Tel Aviv: The Israeli deputy Prime Minister and Strategic Affairs Minister, Moshe Yaalon, was unequivocal.
"Israelis all over the country support this action," he said at press conference this week about the crisis in Gaza.
Most certainly do, but a small minority of Israelis still raise a dissenting voice.
Last Friday in Tel Aviv, about a thousand people gathered to protest against the bombardment of Gaza. "We came here to say that another round of bloodshed is a problem. It is not a solution," the Knesset member and noted peace activist Dov Kenin told the crowd.
"The people demand a ceasefire," they chanted back.
YouTube videos of the event show that on the other side of the street, a smaller but louder group of pro-war demonstrators confronted them. "Go to Gaza with the Muslims," they called. "Let the Israeli army kick arse!"
There was another, tiny, protest in Jerusalem last Friday. About 50 Israelis stood, silently, dressed in black, not far from the residence of the Prime Minster, Benjamin Netanyahu, holding placards that read simply "Stop the Occupation".
It is far from the reported 100,000 who marched on the streets of Tel Aviv demanding peace in 1978, as Menachem Begin left for the talks that led to the Camp David Accords between Israel and Egypt.
"Yes, there is a very small group of people who are actively promoting peace in Israel," said Lior Amihai, a member of Peace Now, an NGO that supports a two-state solution to the conflict, which would include Israel withdrawing from most of its settlements on the West Bank.
"Since 2000, more than ever before, this group has been marginalised."
The reasons were complex, he said. The failure of peace talks in the past decade had brought pessimism about an eventual solution. "And there was a campaign that there was no partner for peace on the Palestinian side" after Ehud Barak, now the Defence Minister, "went to Camp David and came back to say it is impossible to negotiate."
Soon after that, the second intifada began.
You have to understand that the other side is like you. Yes, some of them are crazy, on both sides . . . but mostly people are just people.Ronny Israel
"If you are talking about Israeli society, what really distanced them from peace is the suicide bombings and the military operations in the West Bank," Mr Amihai said.
A second factor was that "almost everybody in Israel are soldiers". Everyone does military service, "and either you have a father, a brother, yourself, even your mother in the reserves – everybody is involved in defence, somewhere or other".
The third factor was the situation in Gaza itself, he said. Israel withdrew in September 2005, and "all we received is rockets from the Gaza Strip".
"So when you talk to people about what do you want from the Palestinians, they say 'We withdrew and look what we got.' "
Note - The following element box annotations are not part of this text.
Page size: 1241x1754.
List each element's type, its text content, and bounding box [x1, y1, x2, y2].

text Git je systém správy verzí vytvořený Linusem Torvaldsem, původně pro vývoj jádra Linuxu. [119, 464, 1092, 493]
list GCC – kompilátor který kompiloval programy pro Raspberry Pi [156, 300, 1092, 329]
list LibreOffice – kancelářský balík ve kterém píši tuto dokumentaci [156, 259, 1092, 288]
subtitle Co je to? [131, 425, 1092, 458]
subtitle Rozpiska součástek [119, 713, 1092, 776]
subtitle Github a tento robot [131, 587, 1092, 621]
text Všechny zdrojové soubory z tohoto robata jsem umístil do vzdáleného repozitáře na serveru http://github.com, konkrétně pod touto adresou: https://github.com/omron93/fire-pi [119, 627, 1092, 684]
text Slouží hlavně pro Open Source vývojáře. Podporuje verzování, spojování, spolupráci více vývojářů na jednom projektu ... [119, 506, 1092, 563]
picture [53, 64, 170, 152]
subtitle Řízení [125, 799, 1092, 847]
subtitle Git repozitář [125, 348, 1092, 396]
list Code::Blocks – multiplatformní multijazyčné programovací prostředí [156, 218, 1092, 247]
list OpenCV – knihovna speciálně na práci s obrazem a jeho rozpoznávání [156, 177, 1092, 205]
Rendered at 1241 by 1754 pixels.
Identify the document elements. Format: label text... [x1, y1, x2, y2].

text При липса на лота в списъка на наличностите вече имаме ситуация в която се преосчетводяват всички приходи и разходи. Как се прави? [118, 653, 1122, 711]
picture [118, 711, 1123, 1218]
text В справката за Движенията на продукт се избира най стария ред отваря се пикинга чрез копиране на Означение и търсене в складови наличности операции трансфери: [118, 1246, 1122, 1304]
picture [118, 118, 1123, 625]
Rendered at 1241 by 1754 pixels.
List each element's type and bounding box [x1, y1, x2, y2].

"Everybody is afraid of the other side," said Ronny Israel, a Tel Aviv graphic arts teacher who founded the Facebook page Israel-Loves-Iran eight months ago, when Israelis thought their government would soon take military action over Iran's nuclear enrichment.
The page, with is simple, graphically strong, message "Please Stop the War", still exists and has become a message board for peace activism: this week, Israel said, half a million people had gone to it, and by the end of the week, he expected more then a million would visit it.
"But it's people from all over the world," he said. "There is not enough engagement from Israelis and Palestinians in that issue."
The peace movement in Israel was small, he said, because "it is very complicated to ask for peace". There were too many complexities in the relationship between the two people.
"Because of the violence, everybody is in his own position and unwilling to make a move to the other side. But to me, this is the first step in any peace process. You have to understand that the other side is like you. Yes, some of them are crazy, on both sides . . . but mostly people are just people."
Most Israelis and Palestinians were ready to live in peace, he said, but the extremists had a louder voice in the public debate.
There is only one party in the Knesset openly talking about a two-state solution, ?Meretz, a left-wing alliance with a relatively small support base.
The Netanyahu Government maintains support for the settlements and a hard line on military action against violence.
This week the Interior Minister, Eli Yishai, said: "The goal of the [Pillar of Defence] operation is to send Gaza back to the Middle Ages. Only then will Israel be calm for 40 years."
"Of course it is hard to maintain optimism," Mr Amihai said. "They [Israelis] believe the Government and what it says."
Judith Whelan travelled to Israel to take part in a study tour sponsored by the NSW Jewish Board of Deputies. She has remained to cover the escalating conflict.